Putting all that together, highly generic programs will generally trend towards higher compile times. With all the generics in play, there tends to be a lot of monomorphization which causes quite a lot of LLVM IR to get generated.

As with many aspects of Rust, however, you have a choice! Rust supports what we call "trait objects" which is a way to take a future and put it behind an allocation with a vtable (virtual dispatch). This forces the compiler to generate code immediately when a trait object is created, rather than down the line when something is monomorphized.

Put another way, you've got control over compile times if you're using futures. If you're taking a future generically and that takes too long to compile, you can instead take a trait object (or quickly convert it to a trait object). This will help cut down on the amount of code getting monomorphized.

So in general futures shouldn't make compilation worse. You'll have a choice between performance (no boxes) and compile times (boxing) occasionally, but that's basically already the case of what happens in Rust today.

2 comments

Do note that with MIR the focus is polymorphic optimizations - reducing the LLVM IR for all monomorphizations of a generic function, at once.

Unlike C++ templates, Rust enforces a single definition with uniform semantics, for a generic type/function (specialization going through the existing trait static dispatch mechanism), so we can take advantage of that to reduce compile times.

Hm. I've heard arguments that C# or Java is slow for multiple reasons, but never because of the minuscule overhead of a virtual method dispatch when using objects behind interfaces (kinds similar to trait objects).

It's interesting that this is seen as significant here. Are we dealing with much shorter timescales, or just being eager to optimise everything?

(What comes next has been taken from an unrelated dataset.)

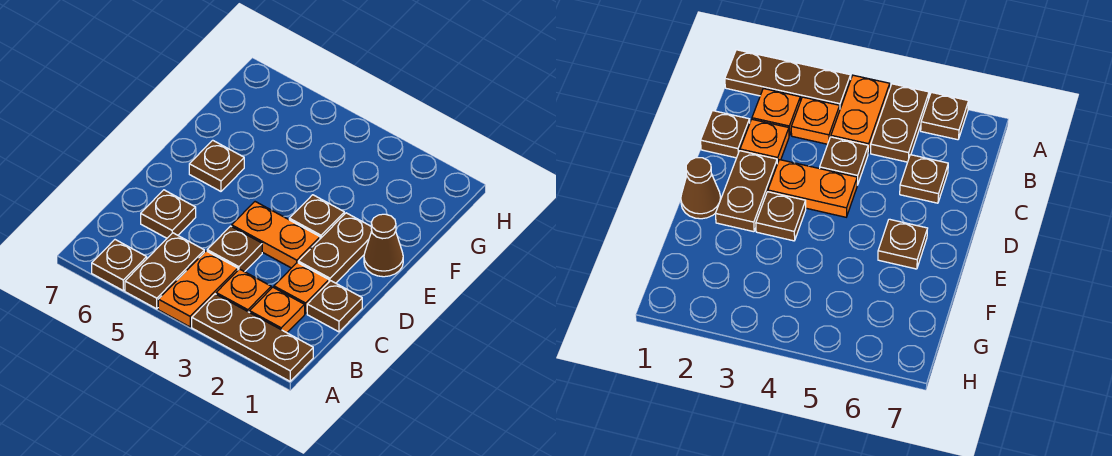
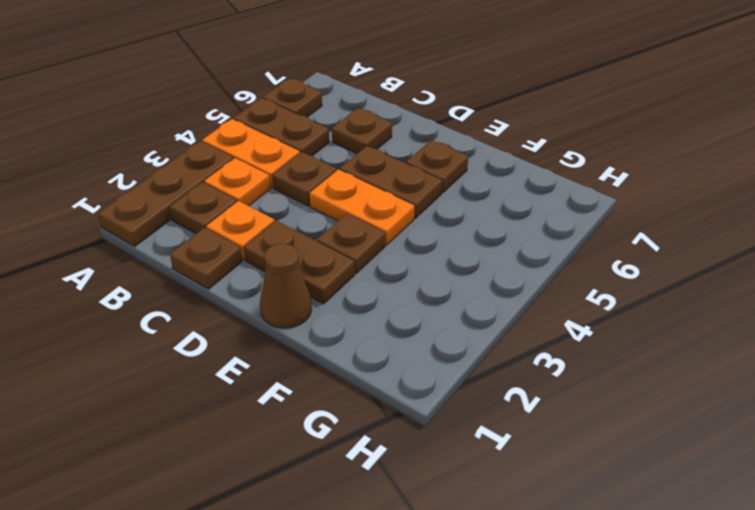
orange 1x1 plate [250,287,305,333] -> brown 1x1 plate [170,182,237,233]
orange 1x2 plate [232,202,320,268] -> orange 1x2 plate turned to [310,169,414,245]
none -> brown 1x2 plate [340,146,442,218]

Virtual dispatch per se is not terribly slow, as long as the branch is predictable by the CPU. The problem is that virtual dispatch prevents the sort of aggressive inlining and interprocedural opimizatios that C++ compilers are known to do. C# and Java JITers get around that via runtime analysis and speculative inlining, but that is done at runtime and eats away some of the precious little time available for optimisations.

Edit: spelling

Put it this way:

Cost of a branch misprediction is 10s of cpu cycles. (1) Measured in gigahertz (10^9 cycles per second).

Time to turn around a web request is, if you're very lucky and have done the work, mainly about getting a value from an in-memory cache at multiple milliseconds (2). That's 1 / (10^3) seconds.

If you're not lucky, 10s or 100s of milliseconds to generate the response.

It seems that the second duration is best case around 10^6 times longer. I would not sweat the first one.

1) http://stackoverflow.com/a/289860/5599 2) http://synsem.com/MCD_Redis_EMS/

Contrary to popular belief, not all C++ programs (or rust FWIW) are web servers serving HTTP requests over the Internet.
Yep, that's why I'm asking about the use-cases in the grandparent comment.
As an example, many real-time systems are often a giant ball of messy asynchronous code and state machines. Futures can help with that, although lately I have found that somtimes the best, cleanest, way to implement a state machine is to make it explicit.
I assume at least part of it is that "zero-cost abstractions" is a fairly objective and boolean metric to calculate. "Is this performance impact significant enough to worry about?" would probably result in a lot more bikeshedding.
A tremendous amount of effort has gone into the CLR towards optimizing interface dispatch, because at one time it was slow. Interface dispatches are cached at the call site to avoid real virtual (vtable) dispatch, just like a Smalltalk or JavaScript VM would.